Dataset entries
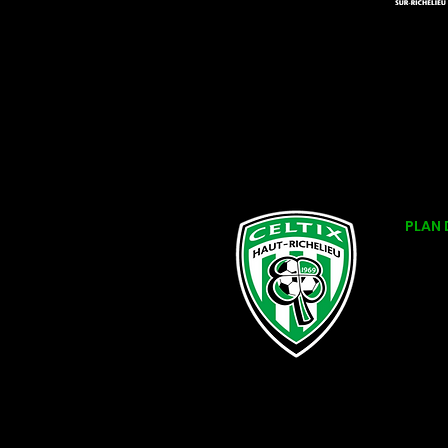
PLAN 
LE CL
TECH
EVEN
SEMI
INSCR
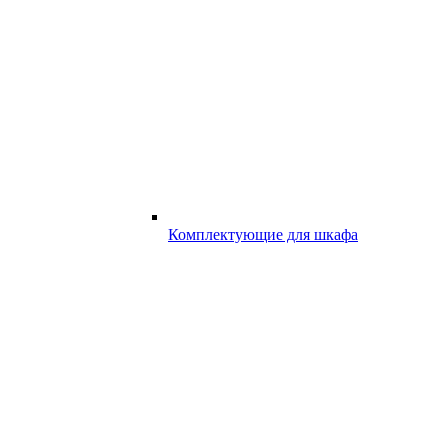
Комплектующие для шкафа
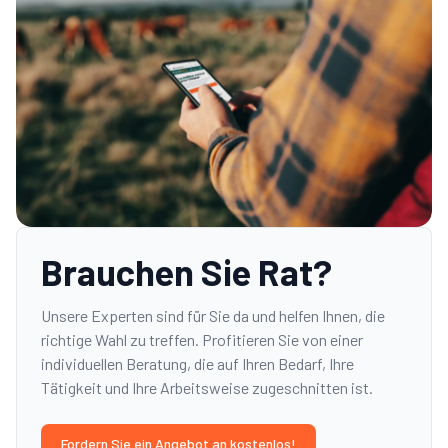
Brauchen Sie Rat?
Unsere Experten sind für Sie da und helfen Ihnen, die
richtige Wahl zu treffen. Profitieren Sie von einer
individuellen Beratung, die auf Ihren Bedarf, Ihre
Tätigkeit und Ihre Arbeitsweise zugeschnitten ist.
Fordern Sie ein Angebot an kostenlos!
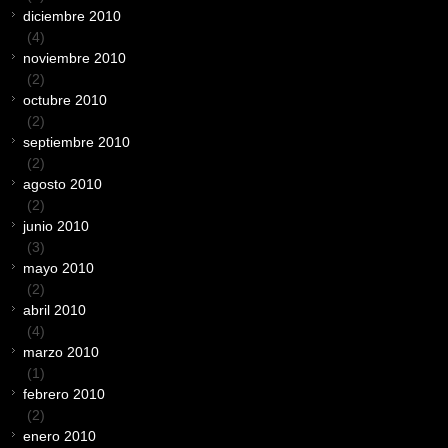
diciembre 2010
(4)
noviembre 2010
(2)
octubre 2010
(2)
septiembre 2010
(2)
agosto 2010
(2)
junio 2010
(3)
mayo 2010
(2)
abril 2010
(4)
marzo 2010
(1)
febrero 2010
(2)
enero 2010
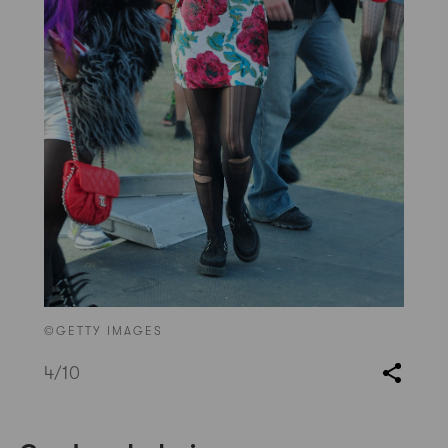
©GETTY IMAGES
4
/10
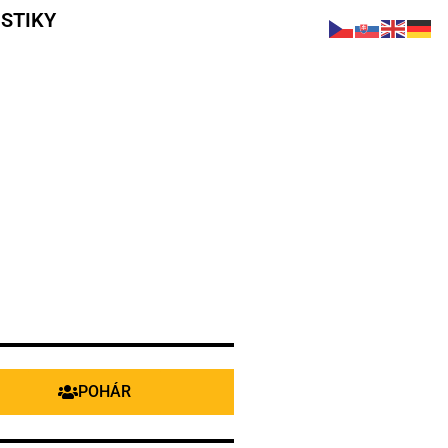
STIKY
POHÁR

- DESCRIPTION OF THE TASK:
Except for the pictures, set down all of the records exactly as they are.

- RESULT OF THE TASK:
PLAN 
LE CL
TECH
EVEN
SEMI
INSCR
Комплектующие для шкафа
Brauchen Sie Rat?
Unsere Experten sind für Sie da und helfen Ihnen, die
richtige Wahl zu treffen. Profitieren Sie von einer
individuellen Beratung, die auf Ihren Bedarf, Ihre
Tätigkeit und Ihre Arbeitsweise zugeschnitten ist.
Fordern Sie ein Angebot an kostenlos!
diciembre 2010
(4)
noviembre 2010
(2)
octubre 2010
(2)
septiembre 2010
(2)
agosto 2010
(2)
junio 2010
(3)
mayo 2010
(2)
abril 2010
(4)
marzo 2010
(1)
febrero 2010
(2)
enero 2010
©GETTY IMAGES
4
/10
STIKY
POHÁR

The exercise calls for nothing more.